When antibiotics can't kill the bacteria in your gut, someone else's poop sometimes can. When pit against certain breeds of intestinal bacteria like C. difficile, which causes 14,000 deaths per year in the US, fecal transplants can be 90 percent effective — but where do you find a donor? The US Food and Drug Administration doesn't make it easy, since feces is considered a drug. That's where OpenBiome comes in, a nonprofit started by two graduate students at Princeton and MIT. For just $250, the company will provide hospitals with fecal samples on demand, reports ScienceNews.

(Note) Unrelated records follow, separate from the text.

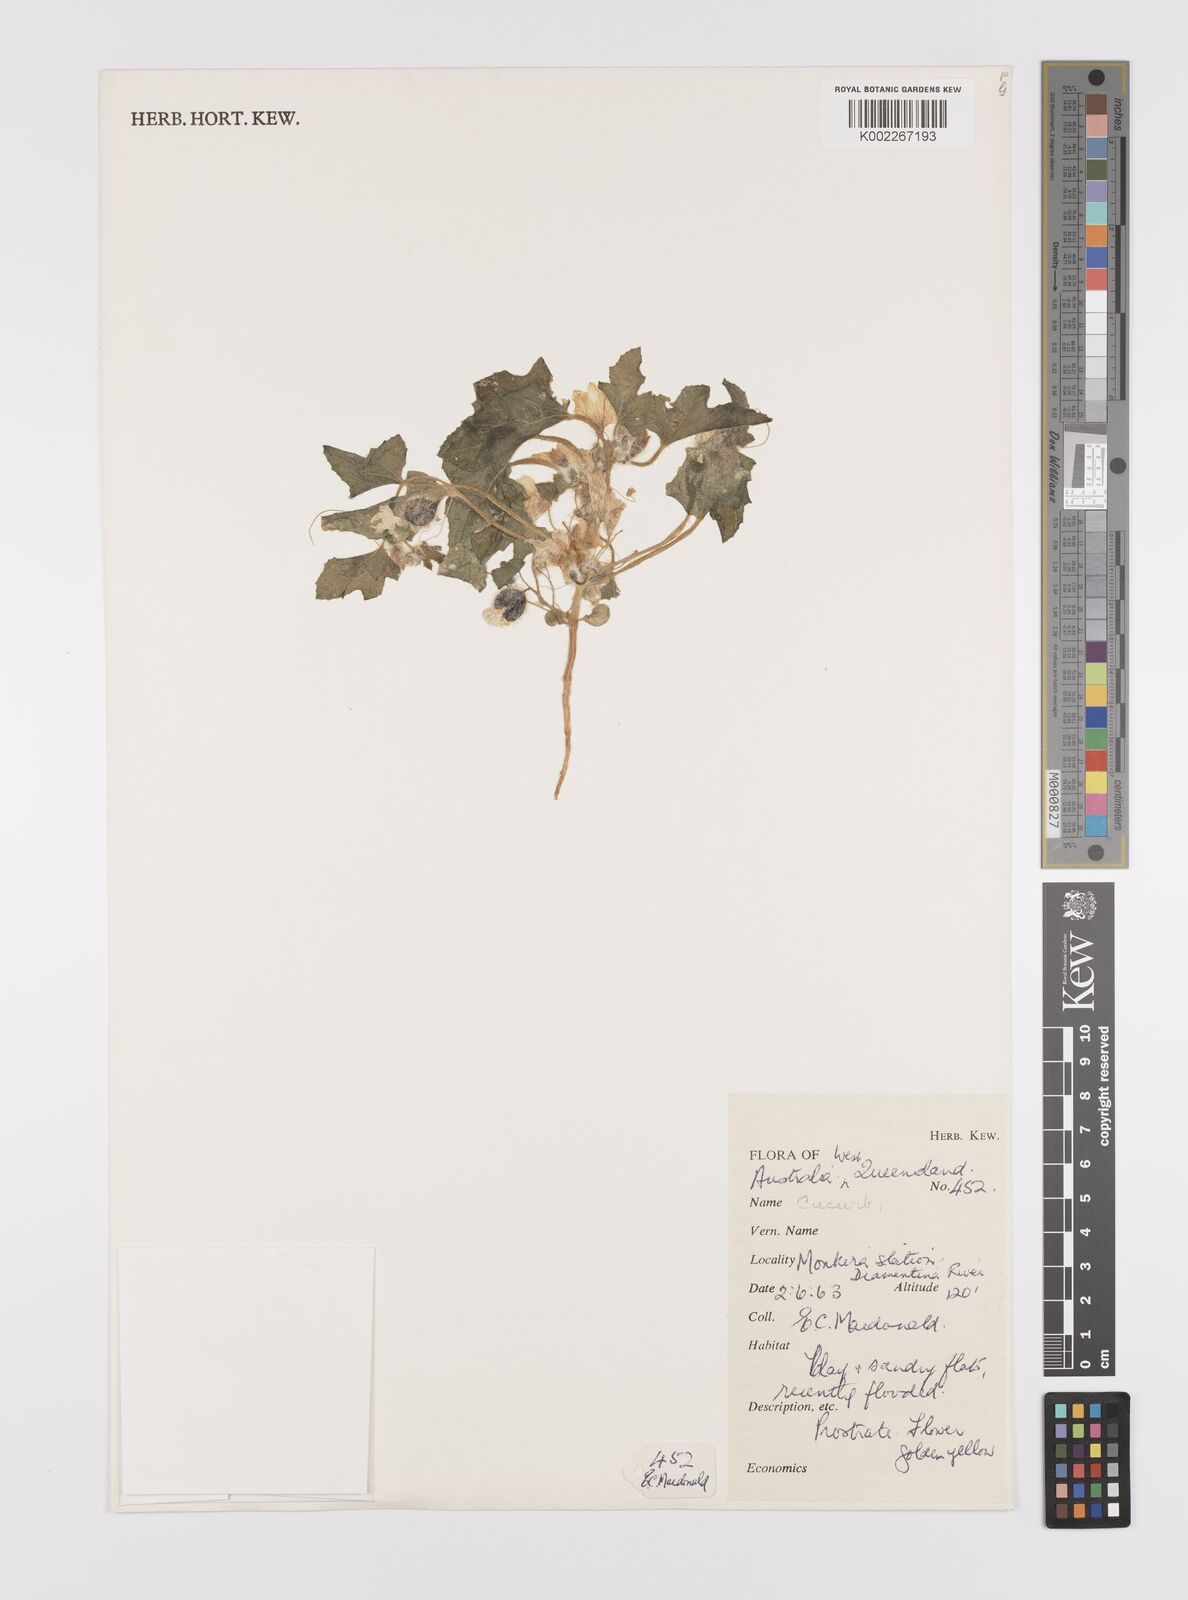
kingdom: Plantae
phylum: Tracheophyta
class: Magnoliopsida
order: Cucurbitales
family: Cucurbitaceae
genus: Cucumis
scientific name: Cucumis melo
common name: Melon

Fecal transplants can be 90 percent effective — but where do you find a donor?
OpenBiome operates out of an MIT research lab with clearance from the FDA, and sources its feces from a small community of researchers and scientists from Harvard and MIT. Each sample is screened for parasites and pathogens before being shipped to a hospital. The company also handles finding the right feces to match your internal ecology, since even feces from a perfectly healthy donor can prove disastrous for the wrong recipient. Once the samples reach the hospital, they are administered to patients via enema, colonoscopy or nose tube to the gut. C. difficile can also be battled by feces delivered in pill form, but OpenBiome doesn't support that method.
Over 100 recipients have already been administered samples at 12 clinics, ScienceNews reports, and that number will likely grow even higher. Scientists don't yet know the effects of fecal transplants on a variety of maladies, but researchers have considered tests on inflammatory bowl syndrome patients.